Are the protesters significant? Those who assess their influence by numbers or demographic percentages miss the point, a mistake made again and again over the past century of revolutionary upheavals. While the protesters may not constitute the arithmetical majority, they are setting the framework of the national political discourse, while by the hour Putin has been losing his ability to determine the national political agenda. He of course is perfectly aware of this precipitous change of his relative political standing.
So what is Putin’s strategy? Again, his most important steps have been largely ignored by the Western media. Although he has attempted to restore his position with the appointments of loyalists, the previous political configuration may be unattainable.

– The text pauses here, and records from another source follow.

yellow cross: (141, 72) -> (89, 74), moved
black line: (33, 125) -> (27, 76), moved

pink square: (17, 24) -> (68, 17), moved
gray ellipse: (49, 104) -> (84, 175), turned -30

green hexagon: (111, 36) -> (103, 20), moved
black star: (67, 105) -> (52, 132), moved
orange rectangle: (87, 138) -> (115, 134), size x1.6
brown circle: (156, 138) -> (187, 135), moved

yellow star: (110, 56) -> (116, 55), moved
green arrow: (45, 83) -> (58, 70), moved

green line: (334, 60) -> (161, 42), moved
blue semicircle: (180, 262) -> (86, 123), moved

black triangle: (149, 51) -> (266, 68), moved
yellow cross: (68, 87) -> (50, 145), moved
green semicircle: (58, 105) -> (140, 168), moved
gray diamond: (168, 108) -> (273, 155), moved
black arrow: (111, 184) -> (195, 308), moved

Big business has already lost faith in the ability of Putin to protect its positions abroad, as exemplified by the recent troubles of Severstal in the USA. On the other hand, internally, Putin has been unwilling or unable to stem the tide of corruption that has become the principle political issue for both the protesters and big Russian businesses, making close allies out of them.

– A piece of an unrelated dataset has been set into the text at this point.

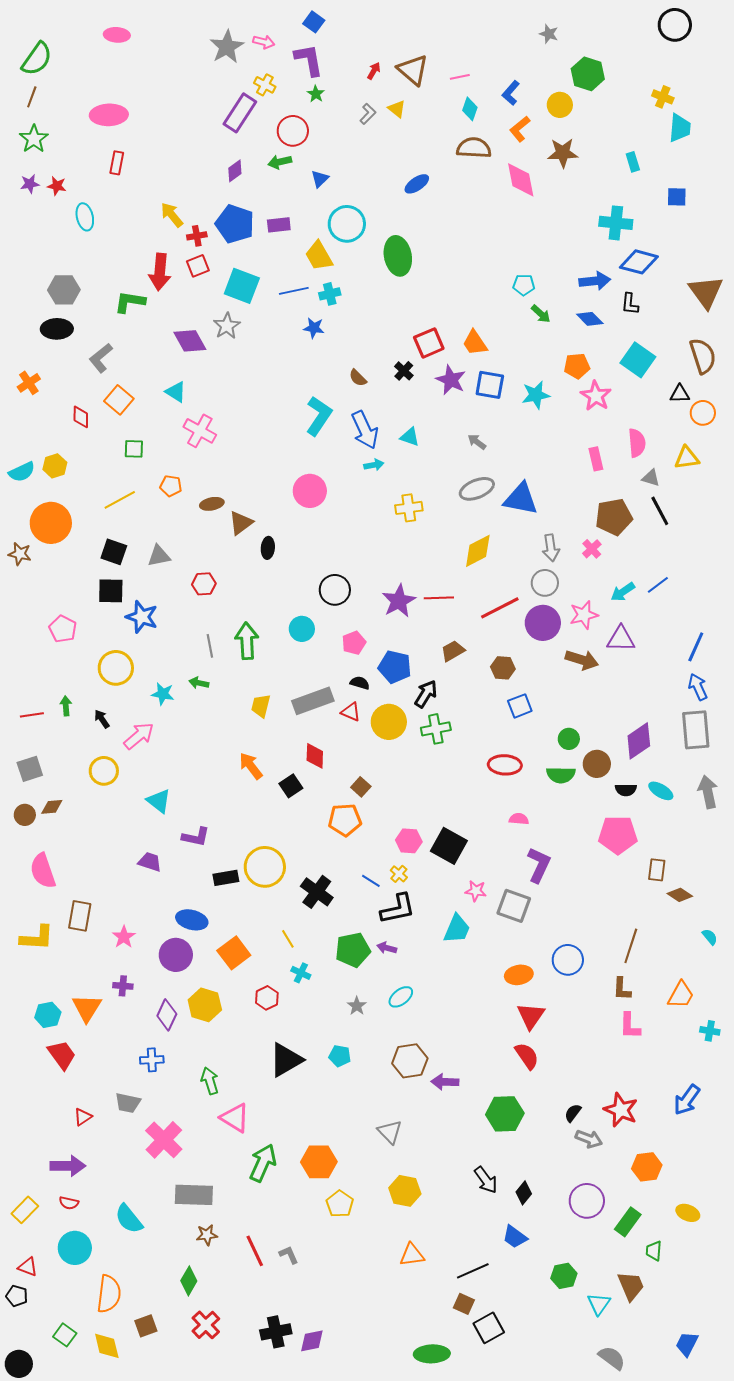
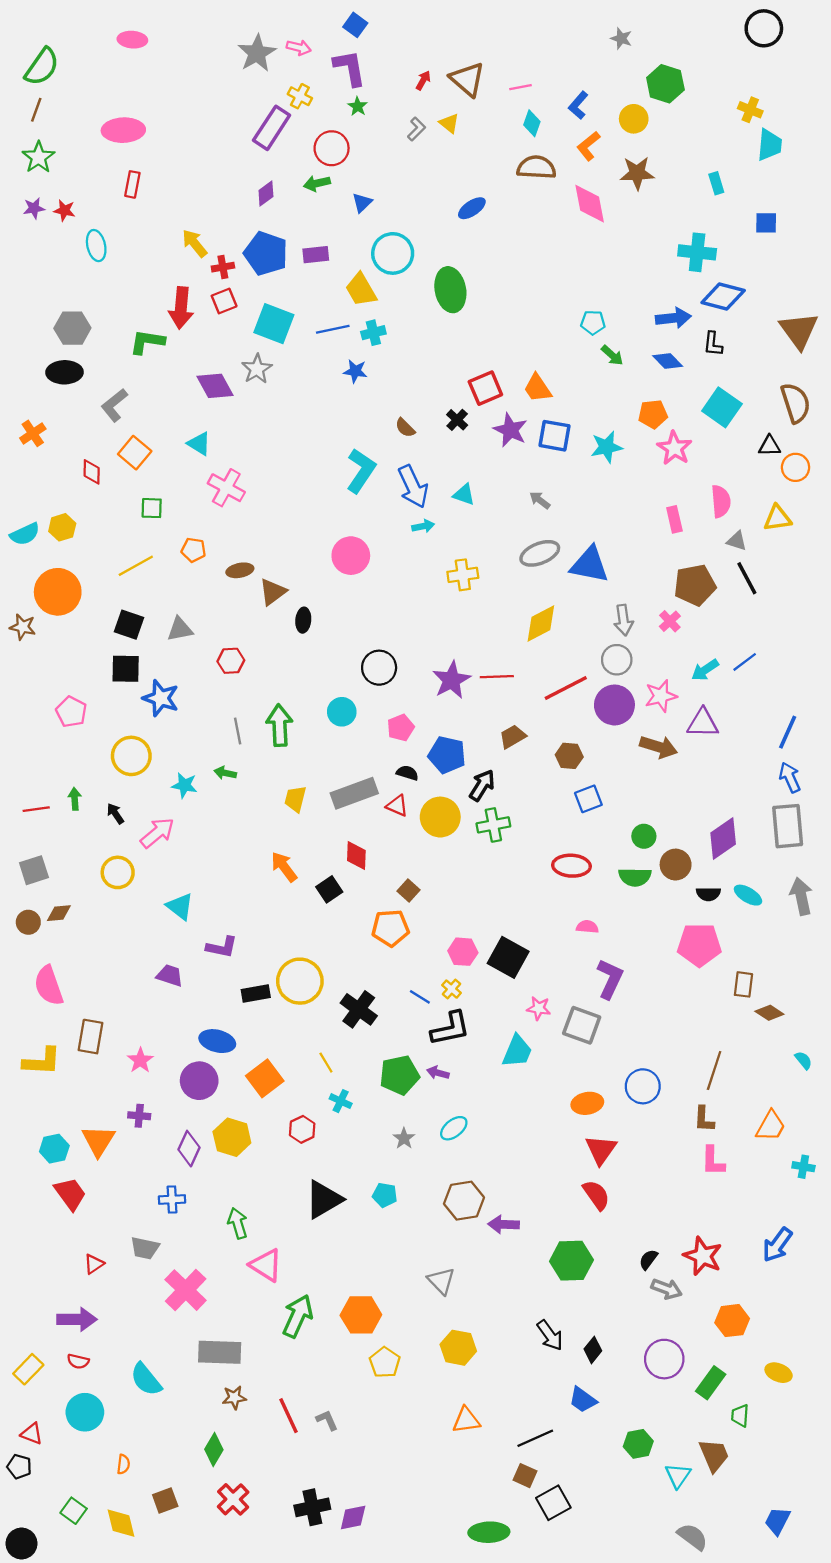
orange semicircle: (109, 1294) -> (123, 1464), size x0.5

In short, economic elites in Russia now perceive Putin as a significant strategic liability, and would be happy with most of the alternatives.
Thus, Putin moved to recruit the two constituencies for which the all-pervasive corruption is not a priority issue – namely, siloviki and siloviki-related nationalists.

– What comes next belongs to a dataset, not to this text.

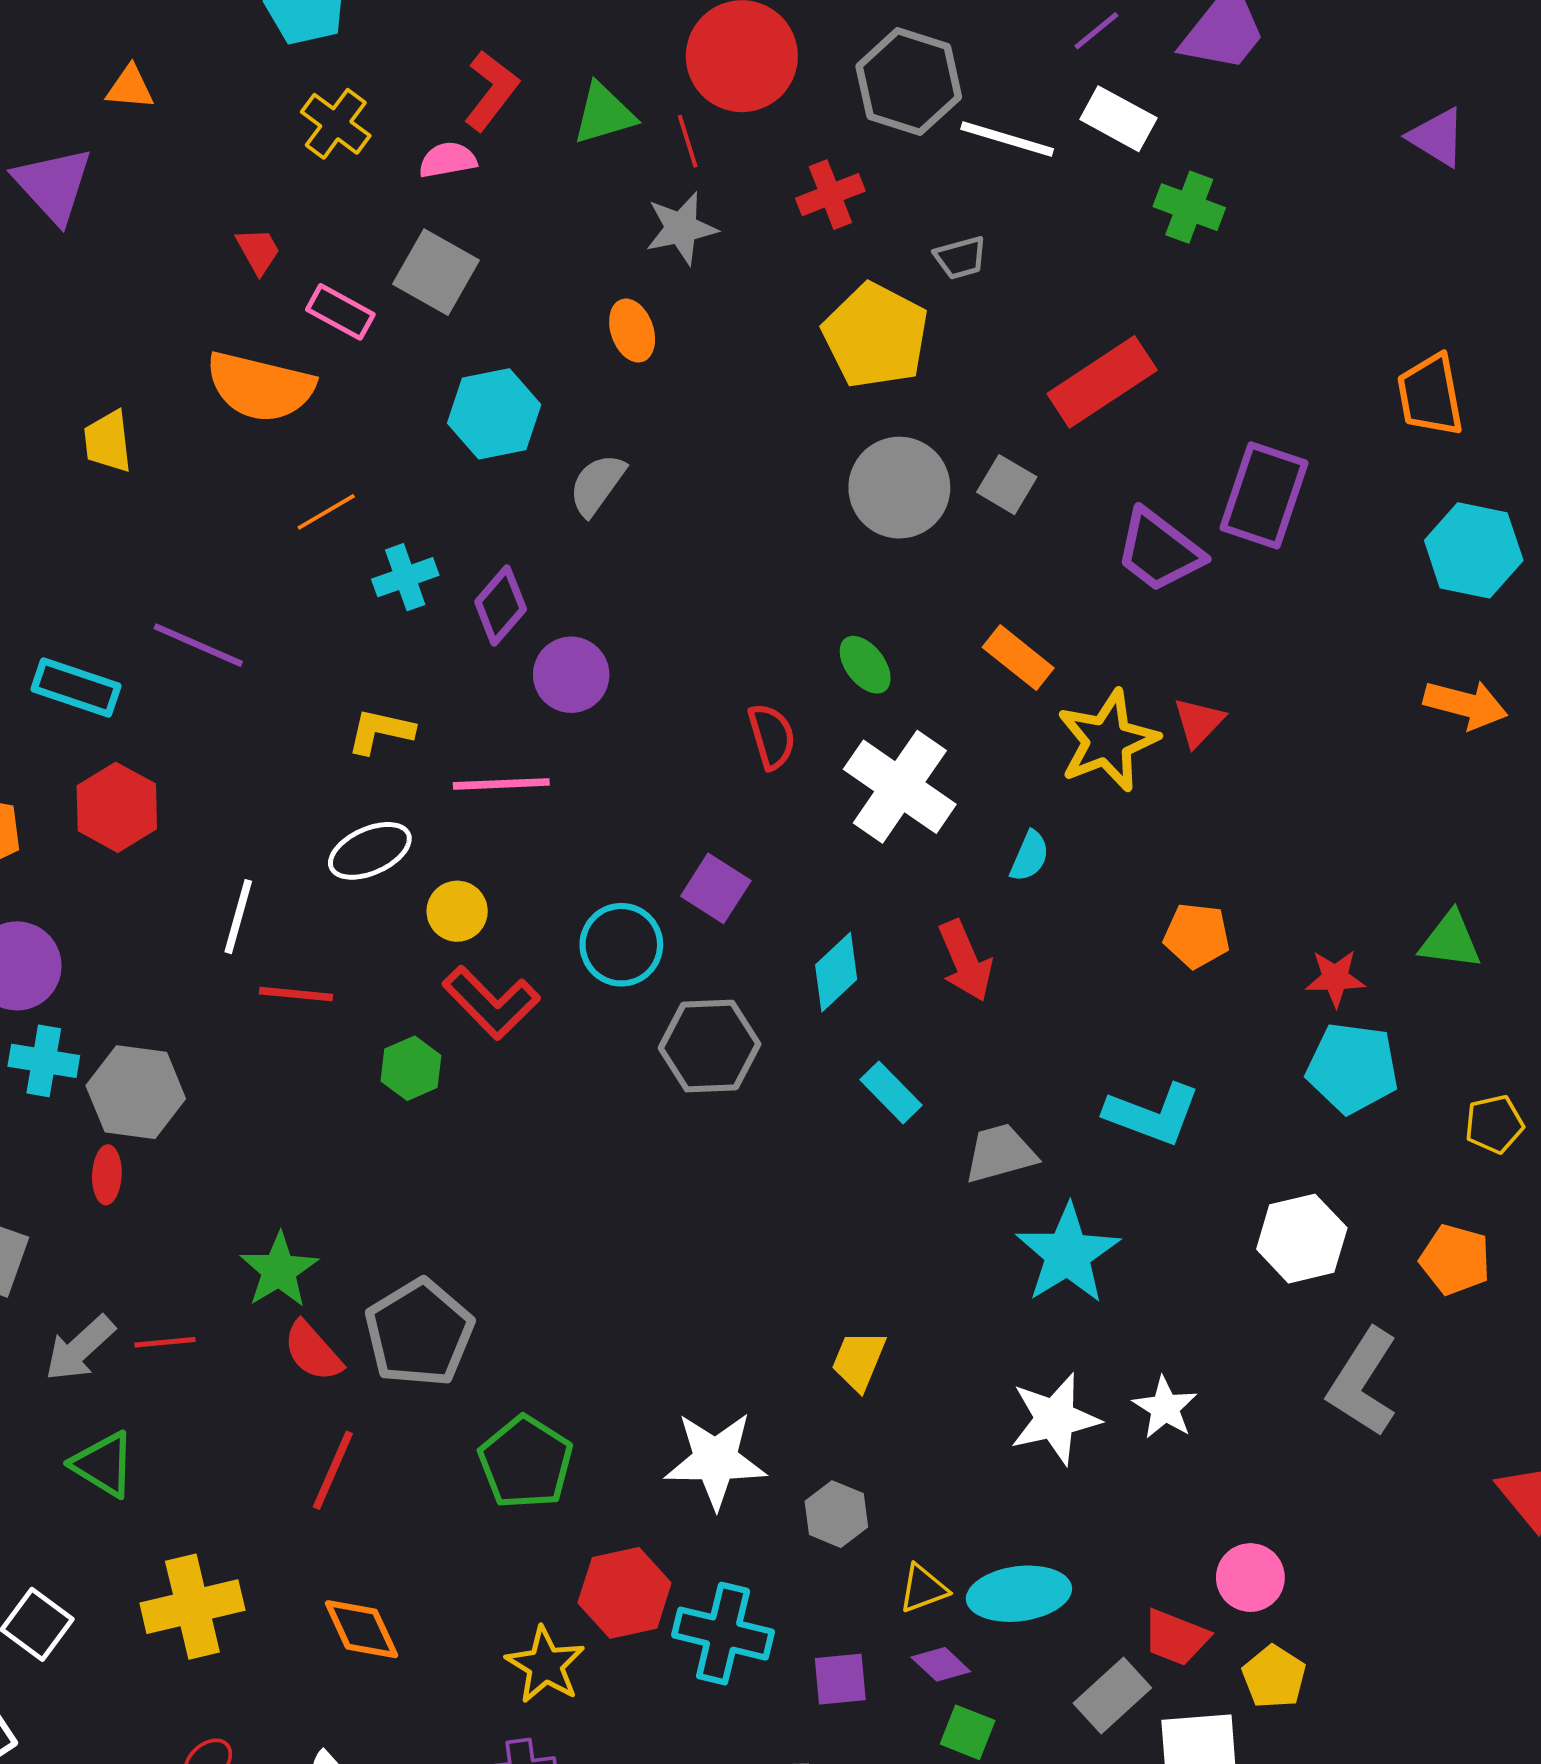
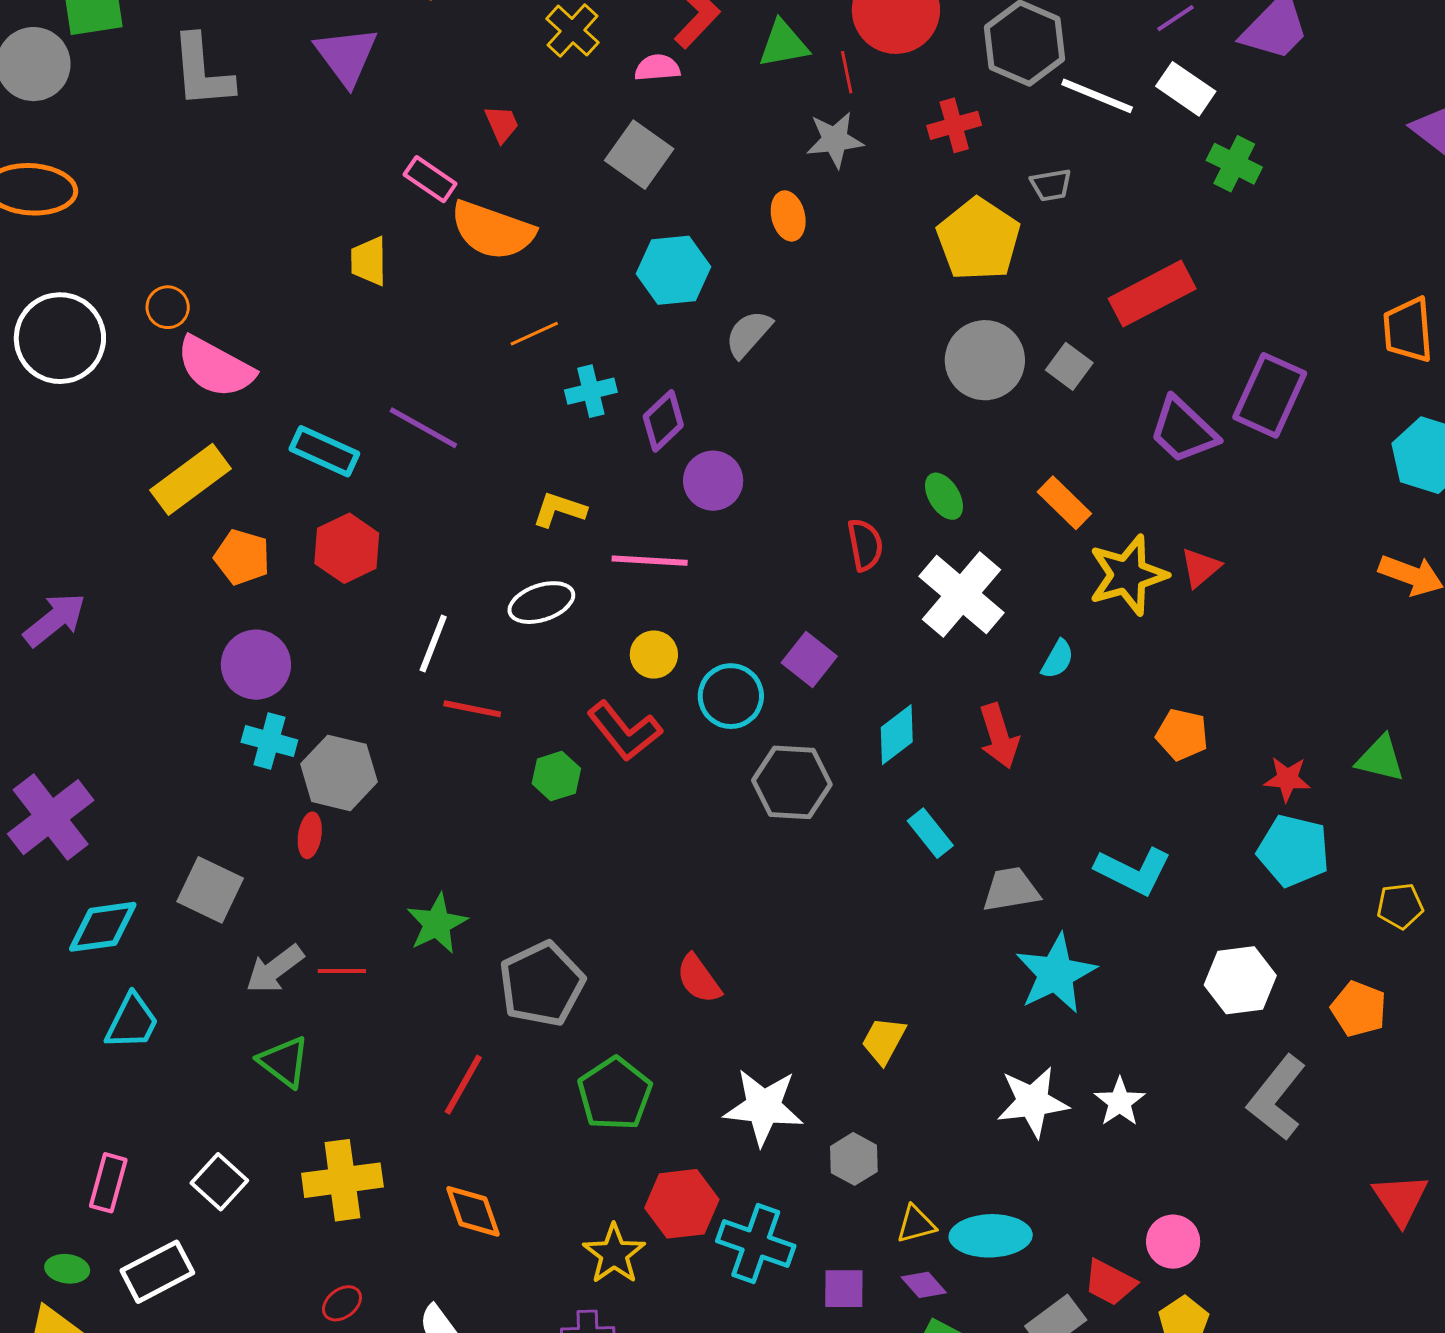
pink rectangle: (340, 312) -> (430, 179), moved
yellow circle: (457, 911) -> (654, 655), moved
red semicircle: (313, 1351) -> (699, 979), moved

In line with this, Putin moved to upgrade Sergei Ivanov, former Minister of Defence, who stayed loyal despite being demoted within the Russian real power structure before. Obviously, the theory (dubious) is that Ivanov would be seen by siloviki as their new representative, instead of still downgraded Sechin.
Even more significant is the appointment of Dmitry Rogozin, who was called back from Brussels where he has been the Russian Ambassador at NATO, to a highly influential political post, giving him in effect a stranglehold on Russia’s military strategy.
Rogozin is clearly the politician to watch. In contrast to almost all faces of the Putin’s regime, he is a real politician, ambitious, with a clear political agenda, well-known and taken seriously by the West. While it is uncertain the siloviki would see Ivanov as their true delegate, Rogozin certainly has the political capacity of rallying important circles of civilized Russian nationalism around Putin. Of course, it is not clear that he would be willing to expend his political capital for Putin’s cause.
What will come next? It is futile to engage in predictions in the current fluctuating situation where most important players are perhaps still biding their time and have not revealed their hand.
However, it is clear that it is too early to discard Putin. While seemingly catering to his perceived political constituencies, his most significant recent appointments concern promotion of people who are personally loyal. Thus, it is not clear that the important stakeholders in the regime beyond the personal coteries, would not decide that the best option would be to continue maintain the current regime at the expense of getting rid of its creator.
Clearly, Putin has more to fear from his own comrades that from the protesters.